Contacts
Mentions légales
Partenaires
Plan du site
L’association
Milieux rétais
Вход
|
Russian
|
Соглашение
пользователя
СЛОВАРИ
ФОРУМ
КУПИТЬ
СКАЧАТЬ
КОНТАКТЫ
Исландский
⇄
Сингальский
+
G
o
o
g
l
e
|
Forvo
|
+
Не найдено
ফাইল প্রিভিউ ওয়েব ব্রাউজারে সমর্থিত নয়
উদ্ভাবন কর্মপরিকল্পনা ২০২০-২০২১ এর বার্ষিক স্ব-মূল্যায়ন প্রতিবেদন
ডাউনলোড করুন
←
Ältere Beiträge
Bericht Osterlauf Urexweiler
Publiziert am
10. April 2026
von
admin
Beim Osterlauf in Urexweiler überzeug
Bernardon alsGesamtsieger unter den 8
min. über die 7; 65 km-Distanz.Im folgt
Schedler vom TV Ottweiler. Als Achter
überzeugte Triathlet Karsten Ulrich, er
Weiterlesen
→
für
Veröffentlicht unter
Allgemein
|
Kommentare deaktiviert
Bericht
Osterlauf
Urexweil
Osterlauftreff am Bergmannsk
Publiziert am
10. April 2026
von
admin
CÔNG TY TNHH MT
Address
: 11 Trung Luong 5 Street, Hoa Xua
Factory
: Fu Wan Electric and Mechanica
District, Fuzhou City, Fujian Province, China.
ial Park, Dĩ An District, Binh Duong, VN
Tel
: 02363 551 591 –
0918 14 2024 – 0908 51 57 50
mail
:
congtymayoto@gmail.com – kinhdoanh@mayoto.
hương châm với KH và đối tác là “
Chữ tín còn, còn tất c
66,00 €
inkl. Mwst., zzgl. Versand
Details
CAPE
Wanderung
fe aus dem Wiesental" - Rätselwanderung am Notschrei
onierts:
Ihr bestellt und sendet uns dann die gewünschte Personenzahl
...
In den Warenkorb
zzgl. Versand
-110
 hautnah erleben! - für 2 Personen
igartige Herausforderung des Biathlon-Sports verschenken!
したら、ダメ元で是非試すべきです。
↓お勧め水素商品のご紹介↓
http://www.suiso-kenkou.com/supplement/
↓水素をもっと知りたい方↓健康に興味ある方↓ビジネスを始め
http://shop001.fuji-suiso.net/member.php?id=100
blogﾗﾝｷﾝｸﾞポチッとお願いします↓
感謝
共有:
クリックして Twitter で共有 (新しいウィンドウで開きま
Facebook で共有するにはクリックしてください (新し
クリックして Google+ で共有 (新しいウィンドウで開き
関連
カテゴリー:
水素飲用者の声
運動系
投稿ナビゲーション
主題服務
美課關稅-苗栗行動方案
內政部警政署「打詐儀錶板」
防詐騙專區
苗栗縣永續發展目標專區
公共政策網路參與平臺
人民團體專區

> _THE PROBLEM_: Reproduce every line of the items above word for word, keeping the same order and line breaks.

> _EXERCISE SOLUTION_:
Contacts
Mentions légales
Partenaires
Plan du site
L’association
Milieux rétais
Вход
|
Russian
|
Соглашение
пользователя
СЛОВАРИ
ФОРУМ
КУПИТЬ
СКАЧАТЬ
КОНТАКТЫ
Исландский
⇄
Сингальский
+
G
o
o
g
l
e
|
Forvo
|
+
Не найдено
ফাইল প্রিভিউ ওয়েব ব্রাউজারে সমর্থিত নয়
উদ্ভাবন কর্মপরিকল্পনা ২০২০-২০২১ এর বার্ষিক স্ব-মূল্যায়ন প্রতিবেদন
ডাউনলোড করুন
←
Ältere Beiträge
Bericht Osterlauf Urexweiler
Publiziert am
10. April 2026
von
admin
Beim Osterlauf in Urexweiler überzeug
Bernardon alsGesamtsieger unter den 8
min. über die 7; 65 km-Distanz.Im folgt
Schedler vom TV Ottweiler. Als Achter
überzeugte Triathlet Karsten Ulrich, er
Weiterlesen
→
für
Veröffentlicht unter
Allgemein
|
Kommentare deaktiviert
Bericht
Osterlauf
Urexweil
Osterlauftreff am Bergmannsk
Publiziert am
10. April 2026
von
admin
CÔNG TY TNHH MT
Address
: 11 Trung Luong 5 Street, Hoa Xua
Factory
: Fu Wan Electric and Mechanica
District, Fuzhou City, Fujian Province, China.
ial Park, Dĩ An District, Binh Duong, VN
Tel
: 02363 551 591 –
0918 14 2024 – 0908 51 57 50
mail
:
congtymayoto@gmail.com – kinhdoanh@mayoto.
hương châm với KH và đối tác là “
Chữ tín còn, còn tất c
66,00 €
inkl. Mwst., zzgl. Versand
Details
CAPE
Wanderung
fe aus dem Wiesental" - Rätselwanderung am Notschrei
onierts:
Ihr bestellt und sendet uns dann die gewünschte Personenzahl
...
In den Warenkorb
zzgl. Versand
-110
 hautnah erleben! - für 2 Personen
igartige Herausforderung des Biathlon-Sports verschenken!
したら、ダメ元で是非試すべきです。
↓お勧め水素商品のご紹介↓
http://www.suiso-kenkou.com/supplement/
↓水素をもっと知りたい方↓健康に興味ある方↓ビジネスを始め
http://shop001.fuji-suiso.net/member.php?id=100
blogﾗﾝｷﾝｸﾞポチッとお願いします↓
感謝
共有:
クリックして Twitter で共有 (新しいウィンドウで開きま
Facebook で共有するにはクリックしてください (新し
クリックして Google+ で共有 (新しいウィンドウで開き
関連
カテゴリー:
水素飲用者の声
運動系
投稿ナビゲーション
主題服務
美課關稅-苗栗行動方案
內政部警政署「打詐儀錶板」
防詐騙專區
苗栗縣永續發展目標專區
公共政策網路參與平臺
人民團體專區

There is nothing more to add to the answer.